> [DIRECTIONS]
Nothing but the lines from the start of the records through the line that contains "Bull sharks are" is to be copied, and each is to be copied exactly.

> [DATA TO PROCESS]
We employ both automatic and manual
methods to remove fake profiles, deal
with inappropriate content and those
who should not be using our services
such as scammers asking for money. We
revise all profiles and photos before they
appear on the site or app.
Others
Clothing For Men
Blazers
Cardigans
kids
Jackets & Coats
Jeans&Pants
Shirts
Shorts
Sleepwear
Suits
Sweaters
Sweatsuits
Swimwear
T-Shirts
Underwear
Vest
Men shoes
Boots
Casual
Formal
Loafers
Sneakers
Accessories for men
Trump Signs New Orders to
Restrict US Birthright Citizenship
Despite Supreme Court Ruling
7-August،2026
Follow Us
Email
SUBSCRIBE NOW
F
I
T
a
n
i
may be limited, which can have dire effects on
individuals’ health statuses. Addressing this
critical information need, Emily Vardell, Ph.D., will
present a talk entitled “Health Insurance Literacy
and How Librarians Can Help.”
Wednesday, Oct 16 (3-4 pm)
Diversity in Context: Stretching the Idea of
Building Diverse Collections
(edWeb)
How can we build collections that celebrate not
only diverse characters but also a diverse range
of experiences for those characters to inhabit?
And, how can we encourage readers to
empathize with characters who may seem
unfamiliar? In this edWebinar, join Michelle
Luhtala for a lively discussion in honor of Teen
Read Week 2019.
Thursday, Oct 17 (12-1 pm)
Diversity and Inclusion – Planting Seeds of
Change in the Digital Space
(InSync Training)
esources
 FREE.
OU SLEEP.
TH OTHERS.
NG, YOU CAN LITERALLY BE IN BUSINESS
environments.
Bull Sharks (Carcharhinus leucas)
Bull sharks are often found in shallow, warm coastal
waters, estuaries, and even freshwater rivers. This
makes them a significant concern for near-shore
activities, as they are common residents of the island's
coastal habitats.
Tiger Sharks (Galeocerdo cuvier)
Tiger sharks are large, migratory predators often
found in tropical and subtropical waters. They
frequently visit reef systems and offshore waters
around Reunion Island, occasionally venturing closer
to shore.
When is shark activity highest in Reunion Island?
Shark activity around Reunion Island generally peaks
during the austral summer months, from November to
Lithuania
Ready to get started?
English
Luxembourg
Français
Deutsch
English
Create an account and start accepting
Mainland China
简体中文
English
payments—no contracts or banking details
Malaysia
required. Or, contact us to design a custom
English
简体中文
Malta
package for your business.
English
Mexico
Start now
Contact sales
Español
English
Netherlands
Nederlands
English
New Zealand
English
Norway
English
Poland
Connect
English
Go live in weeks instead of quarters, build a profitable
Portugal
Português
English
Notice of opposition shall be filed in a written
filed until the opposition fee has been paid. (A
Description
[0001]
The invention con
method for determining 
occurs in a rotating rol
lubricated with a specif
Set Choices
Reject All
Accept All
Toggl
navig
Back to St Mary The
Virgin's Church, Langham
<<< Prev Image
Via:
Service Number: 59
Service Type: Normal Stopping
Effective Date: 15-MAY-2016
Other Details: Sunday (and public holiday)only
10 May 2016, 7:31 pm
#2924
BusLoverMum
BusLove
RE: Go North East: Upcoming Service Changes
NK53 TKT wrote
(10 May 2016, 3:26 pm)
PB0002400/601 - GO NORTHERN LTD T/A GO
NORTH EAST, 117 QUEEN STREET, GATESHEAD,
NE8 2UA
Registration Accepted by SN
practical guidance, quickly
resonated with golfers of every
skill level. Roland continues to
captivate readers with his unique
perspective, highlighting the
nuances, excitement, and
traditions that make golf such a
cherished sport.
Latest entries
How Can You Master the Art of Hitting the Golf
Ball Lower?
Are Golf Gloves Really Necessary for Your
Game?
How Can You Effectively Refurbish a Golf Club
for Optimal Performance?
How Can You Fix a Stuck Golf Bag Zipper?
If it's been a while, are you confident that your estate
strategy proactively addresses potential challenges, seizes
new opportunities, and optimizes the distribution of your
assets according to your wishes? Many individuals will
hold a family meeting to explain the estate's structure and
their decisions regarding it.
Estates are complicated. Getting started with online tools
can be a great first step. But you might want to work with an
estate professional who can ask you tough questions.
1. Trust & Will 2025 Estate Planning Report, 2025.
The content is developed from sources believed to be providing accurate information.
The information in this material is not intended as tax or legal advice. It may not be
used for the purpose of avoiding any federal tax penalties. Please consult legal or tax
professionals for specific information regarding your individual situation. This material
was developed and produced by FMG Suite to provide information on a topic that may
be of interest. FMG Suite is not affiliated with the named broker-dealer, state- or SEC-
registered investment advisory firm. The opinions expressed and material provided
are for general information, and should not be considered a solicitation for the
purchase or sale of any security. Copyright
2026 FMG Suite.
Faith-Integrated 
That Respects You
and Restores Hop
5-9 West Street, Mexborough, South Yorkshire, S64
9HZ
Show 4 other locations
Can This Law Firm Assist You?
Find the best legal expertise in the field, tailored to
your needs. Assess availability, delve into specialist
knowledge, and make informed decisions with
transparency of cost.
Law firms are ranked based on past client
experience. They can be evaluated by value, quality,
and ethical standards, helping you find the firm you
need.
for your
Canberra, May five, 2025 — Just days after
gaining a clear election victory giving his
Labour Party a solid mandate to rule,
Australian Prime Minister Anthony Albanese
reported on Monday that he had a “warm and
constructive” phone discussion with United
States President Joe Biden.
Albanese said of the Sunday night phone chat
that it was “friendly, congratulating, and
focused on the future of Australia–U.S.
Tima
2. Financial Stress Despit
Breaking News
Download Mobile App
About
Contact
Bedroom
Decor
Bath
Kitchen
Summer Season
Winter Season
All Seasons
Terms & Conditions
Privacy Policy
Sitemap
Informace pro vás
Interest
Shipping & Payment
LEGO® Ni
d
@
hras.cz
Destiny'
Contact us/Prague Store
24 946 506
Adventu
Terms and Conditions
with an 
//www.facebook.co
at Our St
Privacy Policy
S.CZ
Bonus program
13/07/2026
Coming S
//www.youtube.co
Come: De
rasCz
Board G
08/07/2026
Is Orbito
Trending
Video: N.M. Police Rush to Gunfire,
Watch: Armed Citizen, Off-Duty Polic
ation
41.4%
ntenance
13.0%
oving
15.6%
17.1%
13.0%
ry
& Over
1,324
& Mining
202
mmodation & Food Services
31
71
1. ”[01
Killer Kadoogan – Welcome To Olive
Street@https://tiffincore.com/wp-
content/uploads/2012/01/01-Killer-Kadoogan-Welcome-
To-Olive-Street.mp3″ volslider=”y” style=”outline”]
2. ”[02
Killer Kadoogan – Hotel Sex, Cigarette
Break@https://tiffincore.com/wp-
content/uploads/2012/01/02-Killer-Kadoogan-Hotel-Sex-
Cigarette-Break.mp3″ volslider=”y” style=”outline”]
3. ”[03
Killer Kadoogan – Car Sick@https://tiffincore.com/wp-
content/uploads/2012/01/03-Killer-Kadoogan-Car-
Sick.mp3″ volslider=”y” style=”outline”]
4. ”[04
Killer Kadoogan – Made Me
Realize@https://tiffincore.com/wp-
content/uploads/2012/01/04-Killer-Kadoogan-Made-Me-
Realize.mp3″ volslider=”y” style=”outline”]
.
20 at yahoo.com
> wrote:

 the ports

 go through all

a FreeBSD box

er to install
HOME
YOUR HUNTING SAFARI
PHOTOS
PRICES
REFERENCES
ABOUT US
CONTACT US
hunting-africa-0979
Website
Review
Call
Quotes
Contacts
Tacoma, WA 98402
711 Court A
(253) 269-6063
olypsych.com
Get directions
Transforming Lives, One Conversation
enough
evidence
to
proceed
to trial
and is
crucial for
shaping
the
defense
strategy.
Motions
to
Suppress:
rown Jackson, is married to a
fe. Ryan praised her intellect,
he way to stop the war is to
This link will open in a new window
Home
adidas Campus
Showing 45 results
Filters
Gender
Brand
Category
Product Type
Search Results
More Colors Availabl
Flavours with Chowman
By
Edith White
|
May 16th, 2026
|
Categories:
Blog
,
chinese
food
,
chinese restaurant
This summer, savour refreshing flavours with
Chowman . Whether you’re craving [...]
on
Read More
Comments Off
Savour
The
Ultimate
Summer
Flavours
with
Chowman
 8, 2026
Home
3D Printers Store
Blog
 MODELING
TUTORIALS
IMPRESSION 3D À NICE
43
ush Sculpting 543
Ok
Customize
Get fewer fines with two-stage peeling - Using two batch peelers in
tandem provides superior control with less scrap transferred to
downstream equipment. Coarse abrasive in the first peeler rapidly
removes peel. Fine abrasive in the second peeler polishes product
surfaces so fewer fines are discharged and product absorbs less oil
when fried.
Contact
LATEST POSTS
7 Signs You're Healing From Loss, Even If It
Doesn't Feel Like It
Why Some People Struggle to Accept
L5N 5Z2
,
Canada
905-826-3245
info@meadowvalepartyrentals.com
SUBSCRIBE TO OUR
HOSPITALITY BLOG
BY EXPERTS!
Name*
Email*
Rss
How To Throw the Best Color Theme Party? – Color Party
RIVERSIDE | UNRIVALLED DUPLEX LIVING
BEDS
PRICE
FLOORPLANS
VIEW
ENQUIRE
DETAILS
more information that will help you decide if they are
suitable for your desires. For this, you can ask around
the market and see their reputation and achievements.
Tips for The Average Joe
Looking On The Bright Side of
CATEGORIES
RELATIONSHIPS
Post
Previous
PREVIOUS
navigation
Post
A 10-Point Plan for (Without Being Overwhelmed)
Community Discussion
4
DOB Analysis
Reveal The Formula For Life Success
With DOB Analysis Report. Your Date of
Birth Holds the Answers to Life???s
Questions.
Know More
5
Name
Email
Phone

> [SOLUTION TO THIS EXERCISE]
We employ both automatic and manual
methods to remove fake profiles, deal
with inappropriate content and those
who should not be using our services
such as scammers asking for money. We
revise all profiles and photos before they
appear on the site or app.
Others
Clothing For Men
Blazers
Cardigans
kids
Jackets & Coats
Jeans&Pants
Shirts
Shorts
Sleepwear
Suits
Sweaters
Sweatsuits
Swimwear
T-Shirts
Underwear
Vest
Men shoes
Boots
Casual
Formal
Loafers
Sneakers
Accessories for men
Trump Signs New Orders to
Restrict US Birthright Citizenship
Despite Supreme Court Ruling
7-August،2026
Follow Us
Email
SUBSCRIBE NOW
F
I
T
a
n
i
may be limited, which can have dire effects on
individuals’ health statuses. Addressing this
critical information need, Emily Vardell, Ph.D., will
present a talk entitled “Health Insurance Literacy
and How Librarians Can Help.”
Wednesday, Oct 16 (3-4 pm)
Diversity in Context: Stretching the Idea of
Building Diverse Collections
(edWeb)
How can we build collections that celebrate not
only diverse characters but also a diverse range
of experiences for those characters to inhabit?
And, how can we encourage readers to
empathize with characters who may seem
unfamiliar? In this edWebinar, join Michelle
Luhtala for a lively discussion in honor of Teen
Read Week 2019.
Thursday, Oct 17 (12-1 pm)
Diversity and Inclusion – Planting Seeds of
Change in the Digital Space
(InSync Training)
esources
 FREE.
OU SLEEP.
TH OTHERS.
NG, YOU CAN LITERALLY BE IN BUSINESS
environments.
Bull Sharks (Carcharhinus leucas)
Bull sharks are often found in shallow, warm coastal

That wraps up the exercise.